Select each line in the data that contains the word "Segment".
---*---
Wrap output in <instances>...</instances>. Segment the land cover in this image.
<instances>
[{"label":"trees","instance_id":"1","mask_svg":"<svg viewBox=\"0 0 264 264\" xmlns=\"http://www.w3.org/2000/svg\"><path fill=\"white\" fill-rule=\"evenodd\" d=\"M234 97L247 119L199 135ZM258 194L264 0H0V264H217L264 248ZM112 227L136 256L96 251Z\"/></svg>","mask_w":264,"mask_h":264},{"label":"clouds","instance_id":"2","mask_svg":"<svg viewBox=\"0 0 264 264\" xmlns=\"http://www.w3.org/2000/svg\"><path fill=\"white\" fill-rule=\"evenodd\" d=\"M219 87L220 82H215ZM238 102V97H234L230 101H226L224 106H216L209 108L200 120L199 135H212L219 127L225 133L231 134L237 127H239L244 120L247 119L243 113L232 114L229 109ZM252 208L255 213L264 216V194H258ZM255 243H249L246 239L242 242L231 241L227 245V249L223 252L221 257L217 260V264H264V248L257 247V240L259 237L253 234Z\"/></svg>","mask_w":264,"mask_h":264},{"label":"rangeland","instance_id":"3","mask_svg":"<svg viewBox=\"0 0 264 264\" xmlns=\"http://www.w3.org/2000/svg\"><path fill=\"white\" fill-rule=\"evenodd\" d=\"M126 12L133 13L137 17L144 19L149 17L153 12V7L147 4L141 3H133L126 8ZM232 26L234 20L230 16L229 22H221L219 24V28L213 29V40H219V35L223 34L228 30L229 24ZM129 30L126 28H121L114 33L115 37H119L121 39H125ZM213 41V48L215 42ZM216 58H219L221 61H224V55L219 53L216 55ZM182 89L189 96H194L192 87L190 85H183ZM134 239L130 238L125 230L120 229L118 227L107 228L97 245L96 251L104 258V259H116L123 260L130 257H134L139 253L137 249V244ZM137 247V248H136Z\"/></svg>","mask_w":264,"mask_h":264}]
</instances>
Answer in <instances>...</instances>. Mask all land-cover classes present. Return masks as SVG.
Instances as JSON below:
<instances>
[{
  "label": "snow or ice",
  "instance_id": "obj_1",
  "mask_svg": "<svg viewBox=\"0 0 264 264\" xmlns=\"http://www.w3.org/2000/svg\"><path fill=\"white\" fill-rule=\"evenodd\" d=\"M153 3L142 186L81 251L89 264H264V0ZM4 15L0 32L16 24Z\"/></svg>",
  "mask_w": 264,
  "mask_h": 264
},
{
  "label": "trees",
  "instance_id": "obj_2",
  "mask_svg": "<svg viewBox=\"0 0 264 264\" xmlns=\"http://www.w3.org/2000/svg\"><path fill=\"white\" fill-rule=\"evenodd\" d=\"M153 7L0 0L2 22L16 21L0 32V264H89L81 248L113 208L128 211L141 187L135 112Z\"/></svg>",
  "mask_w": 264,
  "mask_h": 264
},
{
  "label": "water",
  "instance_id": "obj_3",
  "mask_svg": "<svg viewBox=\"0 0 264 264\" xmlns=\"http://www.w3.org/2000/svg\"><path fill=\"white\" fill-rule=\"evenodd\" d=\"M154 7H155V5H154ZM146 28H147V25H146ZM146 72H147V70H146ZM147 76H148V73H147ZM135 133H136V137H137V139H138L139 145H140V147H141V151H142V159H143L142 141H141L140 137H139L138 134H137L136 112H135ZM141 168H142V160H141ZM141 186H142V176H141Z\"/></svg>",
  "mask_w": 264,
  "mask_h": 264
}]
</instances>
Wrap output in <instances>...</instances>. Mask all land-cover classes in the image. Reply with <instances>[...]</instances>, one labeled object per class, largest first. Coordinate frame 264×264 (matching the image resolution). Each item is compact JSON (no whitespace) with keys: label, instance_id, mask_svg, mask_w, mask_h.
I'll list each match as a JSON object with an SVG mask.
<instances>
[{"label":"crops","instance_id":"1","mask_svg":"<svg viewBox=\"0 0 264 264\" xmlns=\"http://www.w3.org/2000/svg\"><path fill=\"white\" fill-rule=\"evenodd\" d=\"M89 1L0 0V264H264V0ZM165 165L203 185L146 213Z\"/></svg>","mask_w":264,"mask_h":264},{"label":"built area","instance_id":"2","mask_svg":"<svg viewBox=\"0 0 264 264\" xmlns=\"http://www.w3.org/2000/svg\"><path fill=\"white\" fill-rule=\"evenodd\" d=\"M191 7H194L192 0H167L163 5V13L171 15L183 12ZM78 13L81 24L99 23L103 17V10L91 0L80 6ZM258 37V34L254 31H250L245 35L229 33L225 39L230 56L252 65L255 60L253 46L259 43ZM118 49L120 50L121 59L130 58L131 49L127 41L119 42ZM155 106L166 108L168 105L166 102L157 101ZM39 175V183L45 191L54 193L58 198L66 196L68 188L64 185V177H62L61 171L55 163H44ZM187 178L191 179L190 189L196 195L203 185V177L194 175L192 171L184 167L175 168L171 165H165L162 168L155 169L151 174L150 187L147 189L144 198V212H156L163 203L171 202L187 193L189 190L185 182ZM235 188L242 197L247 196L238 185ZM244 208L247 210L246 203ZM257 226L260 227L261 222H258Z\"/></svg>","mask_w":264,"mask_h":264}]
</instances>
---*---
Output for this task:
Wrap output in <instances>...</instances>. Segment the land cover in this image.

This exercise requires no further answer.